▶ _TRY IT_: Locate each line in the entries below that contains the word "Восточной" and copy it out. Case counts.

▶ _ENTRIES SHOWN_:
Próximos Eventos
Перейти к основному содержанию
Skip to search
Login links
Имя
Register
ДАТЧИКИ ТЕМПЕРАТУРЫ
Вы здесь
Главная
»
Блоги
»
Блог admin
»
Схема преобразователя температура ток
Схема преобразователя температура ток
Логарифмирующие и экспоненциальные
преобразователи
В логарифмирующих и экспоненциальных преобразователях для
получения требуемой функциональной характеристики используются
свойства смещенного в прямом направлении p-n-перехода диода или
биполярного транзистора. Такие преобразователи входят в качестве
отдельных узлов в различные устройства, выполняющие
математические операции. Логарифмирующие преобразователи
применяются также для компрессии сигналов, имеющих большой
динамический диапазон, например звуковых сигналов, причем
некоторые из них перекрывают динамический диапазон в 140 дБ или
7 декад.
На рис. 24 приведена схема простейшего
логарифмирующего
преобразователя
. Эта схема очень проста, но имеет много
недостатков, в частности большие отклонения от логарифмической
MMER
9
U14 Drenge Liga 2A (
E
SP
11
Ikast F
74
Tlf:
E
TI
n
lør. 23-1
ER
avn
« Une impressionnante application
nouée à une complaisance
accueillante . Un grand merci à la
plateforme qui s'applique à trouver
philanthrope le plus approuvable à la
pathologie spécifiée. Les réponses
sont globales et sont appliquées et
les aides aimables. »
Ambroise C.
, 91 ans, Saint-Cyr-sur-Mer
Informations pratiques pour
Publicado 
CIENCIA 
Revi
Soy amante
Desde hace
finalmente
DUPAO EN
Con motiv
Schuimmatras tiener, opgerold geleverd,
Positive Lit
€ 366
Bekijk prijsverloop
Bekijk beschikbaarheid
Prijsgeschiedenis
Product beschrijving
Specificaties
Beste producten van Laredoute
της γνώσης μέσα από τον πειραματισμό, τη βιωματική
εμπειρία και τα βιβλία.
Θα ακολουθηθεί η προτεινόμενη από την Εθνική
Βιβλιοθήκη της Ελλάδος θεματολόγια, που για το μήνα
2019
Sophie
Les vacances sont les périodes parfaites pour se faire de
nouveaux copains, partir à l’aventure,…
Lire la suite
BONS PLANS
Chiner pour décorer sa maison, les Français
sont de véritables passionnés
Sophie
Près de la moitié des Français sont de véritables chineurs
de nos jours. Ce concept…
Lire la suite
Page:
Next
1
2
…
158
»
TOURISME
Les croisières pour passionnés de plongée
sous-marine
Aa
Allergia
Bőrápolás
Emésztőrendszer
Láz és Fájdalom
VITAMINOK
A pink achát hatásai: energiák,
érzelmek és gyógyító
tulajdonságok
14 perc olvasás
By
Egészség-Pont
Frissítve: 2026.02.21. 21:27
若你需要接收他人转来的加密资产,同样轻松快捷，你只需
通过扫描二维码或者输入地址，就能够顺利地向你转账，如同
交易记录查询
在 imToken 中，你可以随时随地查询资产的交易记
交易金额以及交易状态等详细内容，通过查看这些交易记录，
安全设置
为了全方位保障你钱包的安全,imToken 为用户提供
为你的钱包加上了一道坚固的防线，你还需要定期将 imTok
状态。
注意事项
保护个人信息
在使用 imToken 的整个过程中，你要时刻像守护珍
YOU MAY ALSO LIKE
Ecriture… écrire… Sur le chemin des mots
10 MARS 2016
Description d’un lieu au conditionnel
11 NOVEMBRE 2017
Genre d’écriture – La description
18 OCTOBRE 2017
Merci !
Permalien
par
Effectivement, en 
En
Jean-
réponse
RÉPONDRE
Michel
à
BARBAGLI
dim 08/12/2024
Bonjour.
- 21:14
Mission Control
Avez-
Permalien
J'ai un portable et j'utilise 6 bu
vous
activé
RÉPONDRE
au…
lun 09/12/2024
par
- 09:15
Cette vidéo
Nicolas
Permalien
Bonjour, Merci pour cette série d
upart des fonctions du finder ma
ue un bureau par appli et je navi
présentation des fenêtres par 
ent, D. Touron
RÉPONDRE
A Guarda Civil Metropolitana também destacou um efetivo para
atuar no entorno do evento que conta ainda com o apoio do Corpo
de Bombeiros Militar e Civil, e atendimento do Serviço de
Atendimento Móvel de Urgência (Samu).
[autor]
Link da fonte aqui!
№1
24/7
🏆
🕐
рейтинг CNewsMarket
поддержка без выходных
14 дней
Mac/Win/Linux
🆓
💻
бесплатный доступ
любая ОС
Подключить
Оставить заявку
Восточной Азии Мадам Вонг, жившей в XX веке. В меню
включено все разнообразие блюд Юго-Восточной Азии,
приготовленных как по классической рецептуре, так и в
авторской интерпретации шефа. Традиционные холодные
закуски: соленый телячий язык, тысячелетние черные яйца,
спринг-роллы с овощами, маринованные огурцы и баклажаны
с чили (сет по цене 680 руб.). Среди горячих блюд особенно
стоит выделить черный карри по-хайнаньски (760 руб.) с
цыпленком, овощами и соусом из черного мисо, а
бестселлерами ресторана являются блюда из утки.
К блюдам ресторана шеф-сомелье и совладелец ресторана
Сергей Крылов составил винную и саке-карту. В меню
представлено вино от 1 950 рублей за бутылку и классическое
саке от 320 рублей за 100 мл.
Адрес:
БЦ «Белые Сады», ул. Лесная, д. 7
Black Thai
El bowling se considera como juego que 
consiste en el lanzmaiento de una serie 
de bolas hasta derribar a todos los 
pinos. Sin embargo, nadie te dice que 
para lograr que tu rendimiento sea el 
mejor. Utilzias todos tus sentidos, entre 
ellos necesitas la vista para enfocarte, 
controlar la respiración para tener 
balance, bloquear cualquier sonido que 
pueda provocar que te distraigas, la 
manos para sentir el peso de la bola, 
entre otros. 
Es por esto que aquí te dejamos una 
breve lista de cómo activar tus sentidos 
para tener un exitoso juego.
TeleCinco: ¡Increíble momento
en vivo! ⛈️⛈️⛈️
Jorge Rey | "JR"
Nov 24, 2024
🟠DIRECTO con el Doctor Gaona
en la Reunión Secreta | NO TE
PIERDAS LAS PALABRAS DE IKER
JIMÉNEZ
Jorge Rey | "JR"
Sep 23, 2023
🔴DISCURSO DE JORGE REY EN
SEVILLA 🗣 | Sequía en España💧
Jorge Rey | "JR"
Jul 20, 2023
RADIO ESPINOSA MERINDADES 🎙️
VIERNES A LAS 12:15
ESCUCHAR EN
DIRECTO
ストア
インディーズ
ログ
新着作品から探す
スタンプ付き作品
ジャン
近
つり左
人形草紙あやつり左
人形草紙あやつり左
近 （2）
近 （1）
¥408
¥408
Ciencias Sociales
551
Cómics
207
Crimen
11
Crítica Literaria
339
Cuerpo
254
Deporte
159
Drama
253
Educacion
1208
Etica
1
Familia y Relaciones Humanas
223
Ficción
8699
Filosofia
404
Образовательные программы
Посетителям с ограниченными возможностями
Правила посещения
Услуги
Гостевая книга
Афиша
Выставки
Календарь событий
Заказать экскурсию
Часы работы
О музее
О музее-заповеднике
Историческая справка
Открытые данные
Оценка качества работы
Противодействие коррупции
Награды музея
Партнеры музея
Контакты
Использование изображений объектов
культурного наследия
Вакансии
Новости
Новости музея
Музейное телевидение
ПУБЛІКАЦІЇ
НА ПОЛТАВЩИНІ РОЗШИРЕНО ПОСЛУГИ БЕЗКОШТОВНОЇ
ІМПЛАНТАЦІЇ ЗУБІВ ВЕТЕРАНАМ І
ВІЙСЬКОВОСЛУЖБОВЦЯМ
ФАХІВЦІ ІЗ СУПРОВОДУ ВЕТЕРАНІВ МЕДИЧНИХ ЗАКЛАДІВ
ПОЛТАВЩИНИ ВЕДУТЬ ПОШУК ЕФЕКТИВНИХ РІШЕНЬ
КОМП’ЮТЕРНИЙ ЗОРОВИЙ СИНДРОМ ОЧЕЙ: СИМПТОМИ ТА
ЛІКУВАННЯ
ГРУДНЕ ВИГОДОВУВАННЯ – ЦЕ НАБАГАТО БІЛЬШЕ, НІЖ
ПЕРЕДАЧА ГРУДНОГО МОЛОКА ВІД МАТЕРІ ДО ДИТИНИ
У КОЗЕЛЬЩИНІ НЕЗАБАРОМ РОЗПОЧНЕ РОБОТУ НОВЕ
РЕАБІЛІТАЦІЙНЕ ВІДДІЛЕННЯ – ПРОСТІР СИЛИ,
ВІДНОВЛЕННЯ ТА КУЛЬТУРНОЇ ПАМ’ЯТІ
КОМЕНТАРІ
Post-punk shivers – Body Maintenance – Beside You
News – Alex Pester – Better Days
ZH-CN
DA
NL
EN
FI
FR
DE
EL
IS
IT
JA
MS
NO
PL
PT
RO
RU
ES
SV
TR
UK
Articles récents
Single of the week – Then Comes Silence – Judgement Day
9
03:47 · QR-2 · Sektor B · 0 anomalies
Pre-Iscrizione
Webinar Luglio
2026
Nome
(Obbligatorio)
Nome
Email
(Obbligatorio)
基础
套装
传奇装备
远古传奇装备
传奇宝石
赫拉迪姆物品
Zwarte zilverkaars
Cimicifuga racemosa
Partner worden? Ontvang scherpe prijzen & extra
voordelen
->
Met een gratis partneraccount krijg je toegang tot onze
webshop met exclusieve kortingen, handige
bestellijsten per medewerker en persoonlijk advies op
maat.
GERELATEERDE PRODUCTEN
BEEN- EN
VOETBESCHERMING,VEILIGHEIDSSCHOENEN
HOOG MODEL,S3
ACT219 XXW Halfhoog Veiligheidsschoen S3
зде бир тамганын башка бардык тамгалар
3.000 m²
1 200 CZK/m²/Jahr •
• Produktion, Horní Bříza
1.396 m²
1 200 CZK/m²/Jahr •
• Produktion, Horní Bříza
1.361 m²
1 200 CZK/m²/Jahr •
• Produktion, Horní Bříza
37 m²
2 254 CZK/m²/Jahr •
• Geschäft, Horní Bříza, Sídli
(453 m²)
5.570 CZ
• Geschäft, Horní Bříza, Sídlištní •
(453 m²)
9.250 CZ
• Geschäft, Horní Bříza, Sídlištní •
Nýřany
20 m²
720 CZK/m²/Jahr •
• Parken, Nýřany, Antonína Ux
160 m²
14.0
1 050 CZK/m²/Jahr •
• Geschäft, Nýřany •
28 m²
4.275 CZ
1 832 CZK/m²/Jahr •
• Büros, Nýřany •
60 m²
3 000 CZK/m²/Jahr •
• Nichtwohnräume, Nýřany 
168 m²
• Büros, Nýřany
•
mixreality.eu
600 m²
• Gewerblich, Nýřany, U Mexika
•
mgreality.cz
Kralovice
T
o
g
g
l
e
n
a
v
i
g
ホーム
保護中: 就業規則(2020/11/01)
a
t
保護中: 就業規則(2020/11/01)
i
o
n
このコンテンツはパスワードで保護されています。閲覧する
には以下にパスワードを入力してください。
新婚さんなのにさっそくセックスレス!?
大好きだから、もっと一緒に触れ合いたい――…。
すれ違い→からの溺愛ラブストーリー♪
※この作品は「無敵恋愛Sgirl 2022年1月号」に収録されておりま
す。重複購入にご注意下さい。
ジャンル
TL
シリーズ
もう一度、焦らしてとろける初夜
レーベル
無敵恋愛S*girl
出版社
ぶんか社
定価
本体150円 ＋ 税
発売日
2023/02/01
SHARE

▶ _TASK ANSWER_:
Восточной Азии Мадам Вонг, жившей в XX веке. В меню
включено все разнообразие блюд Юго-Восточной Азии,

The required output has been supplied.